### [WHAT TO DO]
Copy each of the records below word for word, leaving out the pictures.

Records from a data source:

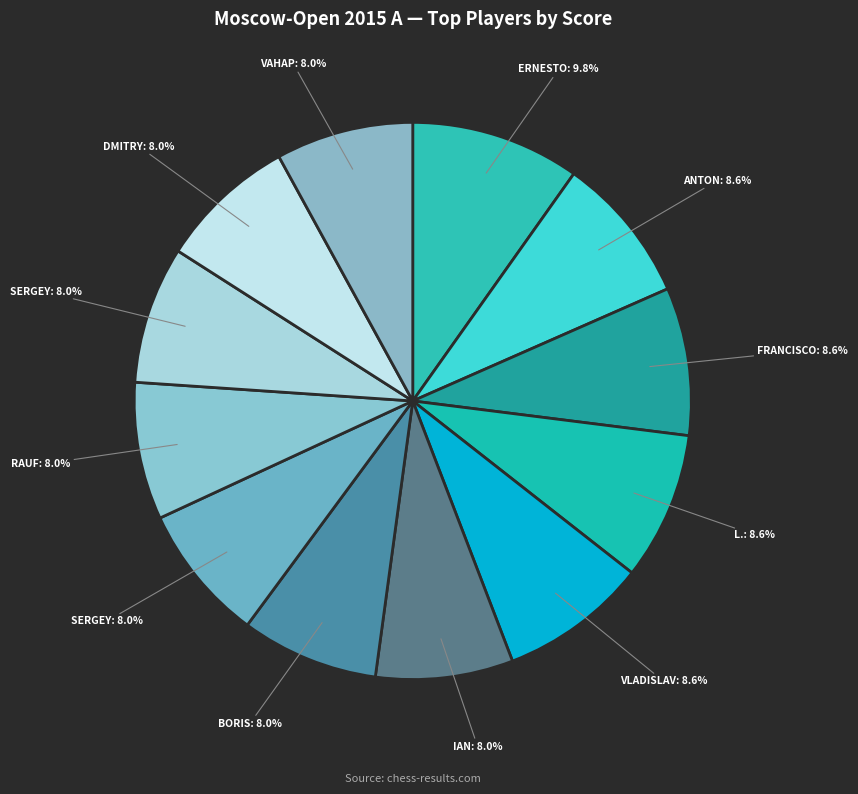

Which slice is the smallest?

Nepomniachtchi Ian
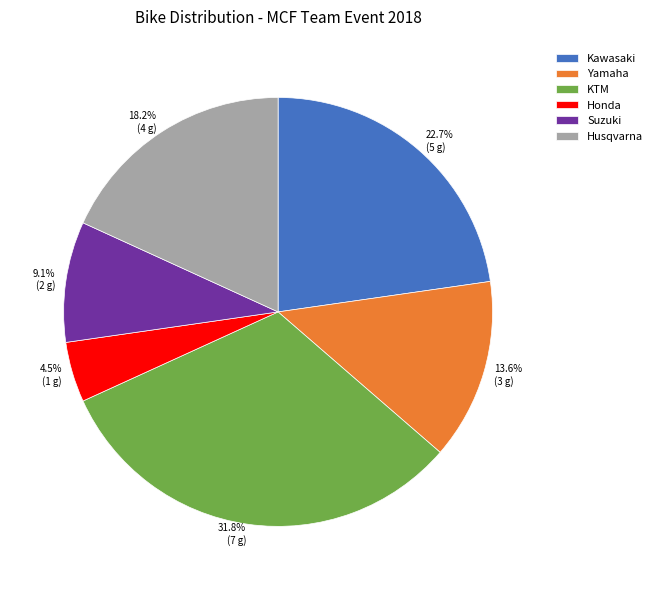

What is the largest slice in the pie chart?

KTM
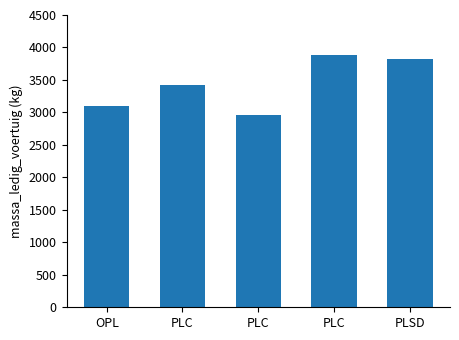

What is the label of the 4th bar from the right?

PLC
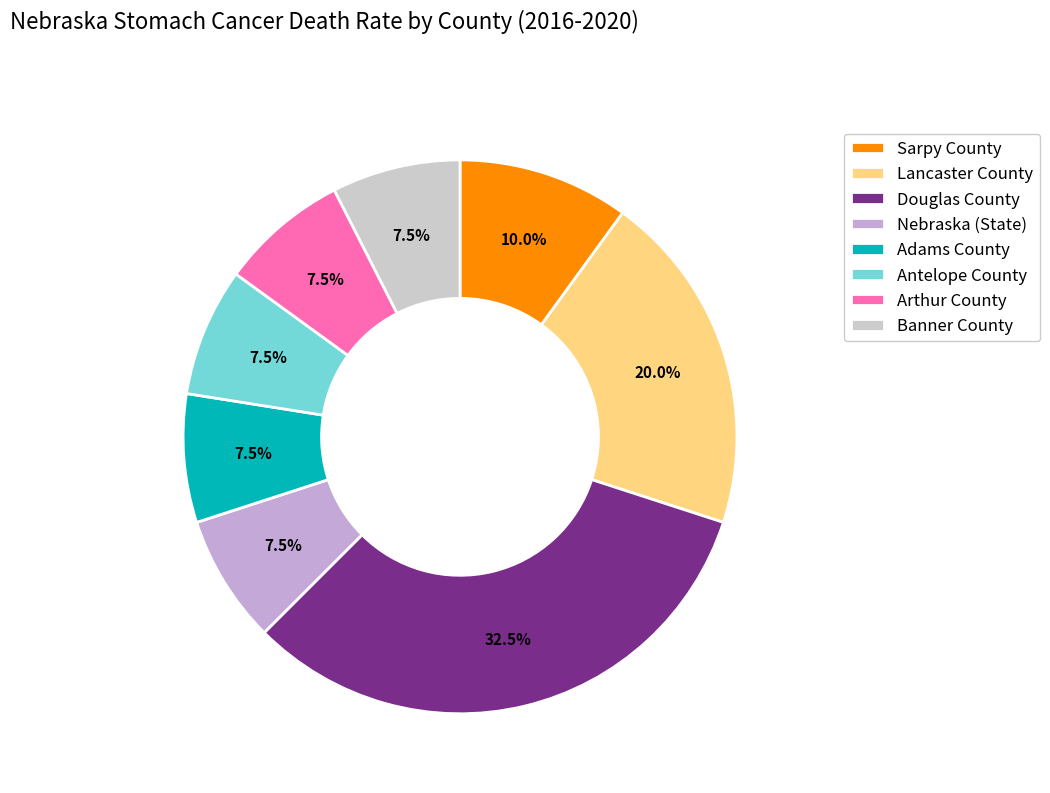

Count the number of slices in the pie.

8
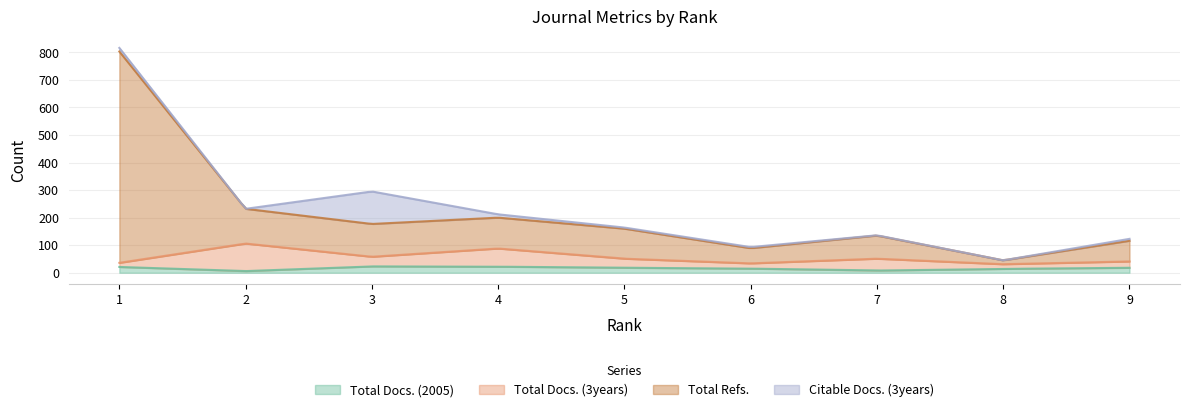

Does the chart display data point markers on the line(s)?

No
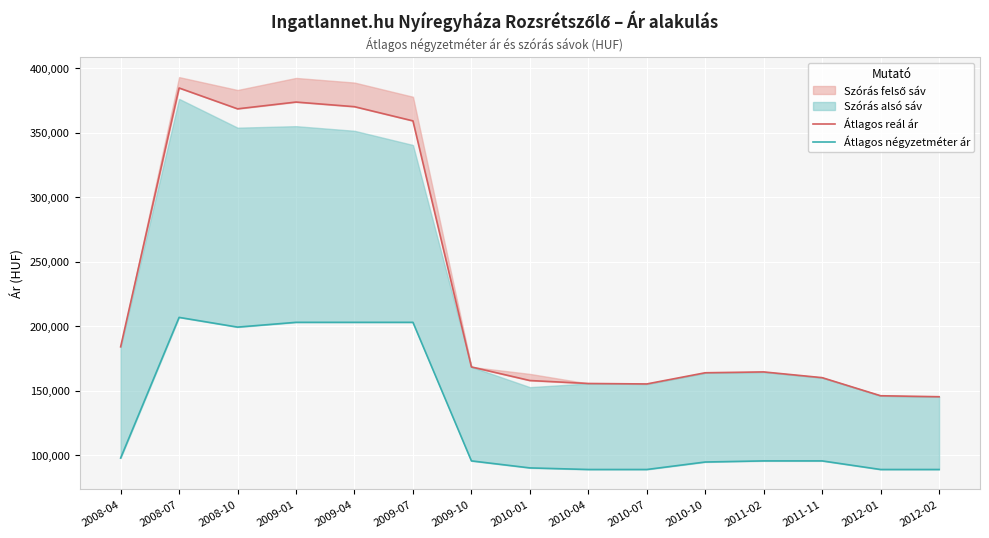

How many data points does each series have?

15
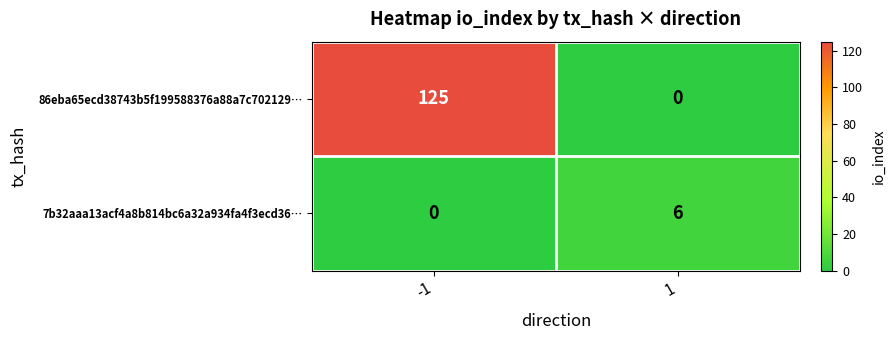

What is the total value across all series at -1?

125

### [RESPONSE TO THIS EXERCISE]
Which slice is the smallest?

Nepomniachtchi Ian

What is the largest slice in the pie chart?

KTM

What is the label of the 4th bar from the right?

PLC

Count the number of slices in the pie.

8

Does the chart display data point markers on the line(s)?

No

How many data points does each series have?

15

What is the total value across all series at -1?

125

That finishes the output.